Factors That Can Make Hip Dysplasia Worse
Obese dogs are at a higher risk for hip dysplasia and also have more pain when they get hip dysplasia because the hips are being forced to support more weight than they should. If your dog is overweight, avoid putting her on a restrictive diet, but provide her with light exercise and consider a diet pet food.
Over-exercise, especially when a dog is still young, can contribute to hip dysplasia. In old age, however, it can make hip dysplasia worse. Limit exercise that puts a strain on your dogs hips, including jumping, fast running, and walking over uneven surfaces.
Poor nutrition, especially diets lacking in calcium, or extremely high calorie diets, can also cause problems. Ask your vet about the food you are feeding your dog, and read up on canine nutrition since vets are often not well-educated about nutritional issues in dogs.
Improving Comfort and Health in Dogs With Hip Dysplasia
There are numerous factors that can help a dog with hip dysplasia still continue to live a relatively normal life. Veterinary medicine has come a long way, and some surgical treatments have had amazing success, so be sure to talk to your vet about your dog’s prognosis and consult with a specialist if you’re interested in pursuing surgical treatment. In conjunction with working with your vet, there are several things you can do at home to help your dog:
-Supplementing with glucosamine and chondroitin is one of the most effective ways to slow the effects of hip dysplasia. Many people swear that this approach has actually cured their dogs, but there’s no debating that these important nutrients can help with bone health. Make sure to buy a high quality supplement and feed to your dog daily.

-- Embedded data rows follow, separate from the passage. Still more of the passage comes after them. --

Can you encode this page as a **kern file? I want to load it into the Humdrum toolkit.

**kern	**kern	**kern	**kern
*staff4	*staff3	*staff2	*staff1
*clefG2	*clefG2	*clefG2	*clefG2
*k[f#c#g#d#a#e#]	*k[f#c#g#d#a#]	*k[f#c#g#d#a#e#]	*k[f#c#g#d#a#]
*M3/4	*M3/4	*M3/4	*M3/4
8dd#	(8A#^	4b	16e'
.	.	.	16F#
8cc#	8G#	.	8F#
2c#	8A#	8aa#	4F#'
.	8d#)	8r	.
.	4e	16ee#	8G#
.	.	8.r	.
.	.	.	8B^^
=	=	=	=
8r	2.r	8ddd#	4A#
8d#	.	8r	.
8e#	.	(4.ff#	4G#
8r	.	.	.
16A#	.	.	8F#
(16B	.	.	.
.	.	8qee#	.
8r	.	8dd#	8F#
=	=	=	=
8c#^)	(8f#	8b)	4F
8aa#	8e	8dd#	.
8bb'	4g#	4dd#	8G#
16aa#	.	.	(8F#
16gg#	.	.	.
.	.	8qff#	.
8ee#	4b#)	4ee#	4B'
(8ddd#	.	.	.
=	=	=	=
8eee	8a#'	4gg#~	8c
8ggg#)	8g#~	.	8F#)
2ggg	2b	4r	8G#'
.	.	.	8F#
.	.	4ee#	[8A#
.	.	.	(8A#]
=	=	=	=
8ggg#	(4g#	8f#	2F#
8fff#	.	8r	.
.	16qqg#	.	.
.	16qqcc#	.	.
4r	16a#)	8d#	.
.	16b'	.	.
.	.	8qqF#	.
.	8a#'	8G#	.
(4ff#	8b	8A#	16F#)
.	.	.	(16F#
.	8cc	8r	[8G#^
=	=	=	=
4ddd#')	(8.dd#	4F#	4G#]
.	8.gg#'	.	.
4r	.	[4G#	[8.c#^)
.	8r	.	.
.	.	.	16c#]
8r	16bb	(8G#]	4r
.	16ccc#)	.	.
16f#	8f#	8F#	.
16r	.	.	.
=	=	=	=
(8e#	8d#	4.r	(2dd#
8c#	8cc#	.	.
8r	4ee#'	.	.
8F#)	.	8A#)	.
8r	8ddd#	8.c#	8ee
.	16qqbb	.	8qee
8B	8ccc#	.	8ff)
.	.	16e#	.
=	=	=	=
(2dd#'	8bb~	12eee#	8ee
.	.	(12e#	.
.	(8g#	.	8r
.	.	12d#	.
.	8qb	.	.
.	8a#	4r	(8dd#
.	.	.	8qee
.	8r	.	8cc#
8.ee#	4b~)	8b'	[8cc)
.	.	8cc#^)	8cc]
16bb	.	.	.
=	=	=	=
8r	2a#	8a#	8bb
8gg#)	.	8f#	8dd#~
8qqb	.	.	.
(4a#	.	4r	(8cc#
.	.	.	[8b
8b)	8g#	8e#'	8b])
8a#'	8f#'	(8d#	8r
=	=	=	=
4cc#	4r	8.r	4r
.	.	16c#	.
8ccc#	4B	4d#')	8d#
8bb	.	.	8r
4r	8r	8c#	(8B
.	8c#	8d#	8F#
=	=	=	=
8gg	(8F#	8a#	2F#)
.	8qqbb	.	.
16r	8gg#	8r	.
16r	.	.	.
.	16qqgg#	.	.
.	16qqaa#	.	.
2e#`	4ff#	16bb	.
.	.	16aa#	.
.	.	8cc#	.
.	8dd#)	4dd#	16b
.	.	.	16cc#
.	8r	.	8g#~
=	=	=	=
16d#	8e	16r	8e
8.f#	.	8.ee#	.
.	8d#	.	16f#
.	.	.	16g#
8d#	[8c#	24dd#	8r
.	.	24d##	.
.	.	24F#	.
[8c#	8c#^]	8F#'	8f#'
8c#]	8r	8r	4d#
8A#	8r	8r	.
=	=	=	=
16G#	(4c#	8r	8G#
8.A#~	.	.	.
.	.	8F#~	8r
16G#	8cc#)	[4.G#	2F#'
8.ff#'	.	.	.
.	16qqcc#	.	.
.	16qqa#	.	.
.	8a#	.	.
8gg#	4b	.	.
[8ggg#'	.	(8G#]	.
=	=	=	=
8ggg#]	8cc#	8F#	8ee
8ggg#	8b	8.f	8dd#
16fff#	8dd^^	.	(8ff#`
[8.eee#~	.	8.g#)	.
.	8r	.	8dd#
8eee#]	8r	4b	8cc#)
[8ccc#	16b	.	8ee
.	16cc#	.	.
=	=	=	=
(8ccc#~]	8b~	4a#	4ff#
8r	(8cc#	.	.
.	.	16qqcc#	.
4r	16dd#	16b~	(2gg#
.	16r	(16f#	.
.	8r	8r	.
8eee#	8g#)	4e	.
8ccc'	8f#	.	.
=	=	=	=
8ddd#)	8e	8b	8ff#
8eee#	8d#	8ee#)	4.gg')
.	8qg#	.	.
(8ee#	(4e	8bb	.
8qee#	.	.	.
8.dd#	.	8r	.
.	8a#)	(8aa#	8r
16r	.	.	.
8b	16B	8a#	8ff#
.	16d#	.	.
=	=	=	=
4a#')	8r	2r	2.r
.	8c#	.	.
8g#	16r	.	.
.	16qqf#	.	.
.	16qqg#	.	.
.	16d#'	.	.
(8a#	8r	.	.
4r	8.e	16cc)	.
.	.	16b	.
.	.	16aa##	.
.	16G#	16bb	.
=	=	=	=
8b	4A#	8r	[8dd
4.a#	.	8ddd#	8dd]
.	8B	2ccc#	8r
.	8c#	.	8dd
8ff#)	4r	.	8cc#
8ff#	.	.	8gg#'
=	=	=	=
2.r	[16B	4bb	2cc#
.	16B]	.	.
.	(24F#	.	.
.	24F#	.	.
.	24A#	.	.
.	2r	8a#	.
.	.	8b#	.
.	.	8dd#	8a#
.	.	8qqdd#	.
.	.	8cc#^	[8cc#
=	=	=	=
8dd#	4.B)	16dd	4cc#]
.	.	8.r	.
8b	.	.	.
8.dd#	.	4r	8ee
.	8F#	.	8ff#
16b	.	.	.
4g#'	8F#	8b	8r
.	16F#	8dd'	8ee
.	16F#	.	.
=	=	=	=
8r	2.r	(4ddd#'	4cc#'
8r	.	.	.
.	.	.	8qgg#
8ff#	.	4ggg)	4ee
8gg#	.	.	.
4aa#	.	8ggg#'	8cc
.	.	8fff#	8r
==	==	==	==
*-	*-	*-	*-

-Aim to make life more comfortable for your dog and help him avoid overly exerting his hips. Provide a ramp to get into your car, bed, sofa, or other places your dog regularly climbs, and encourage your dog to limit his jumping.
-Provide your dog with regular exercise. While over-exercising a dog can be damaging, providing moderate exercise daily helps your dog to maintain good range of movement. Take your dog for at least one thirty minute walk daily.
-Provide your dog with an excellent sleeping area. Cold weather can make the pain worse, and an uncomfortable bed is equally bad. Giving your dog a foam bed in a warm spot in your house can help ease the stiffness.
-Massage can work wonders. Dogs aren’t that different from people, and massage can help to loosen tension and relieve pain. Ask your vet to show you where to massage your dog. Start slowly and follow your dog’s lead. If she’s resistant to being massaged, don’t force it.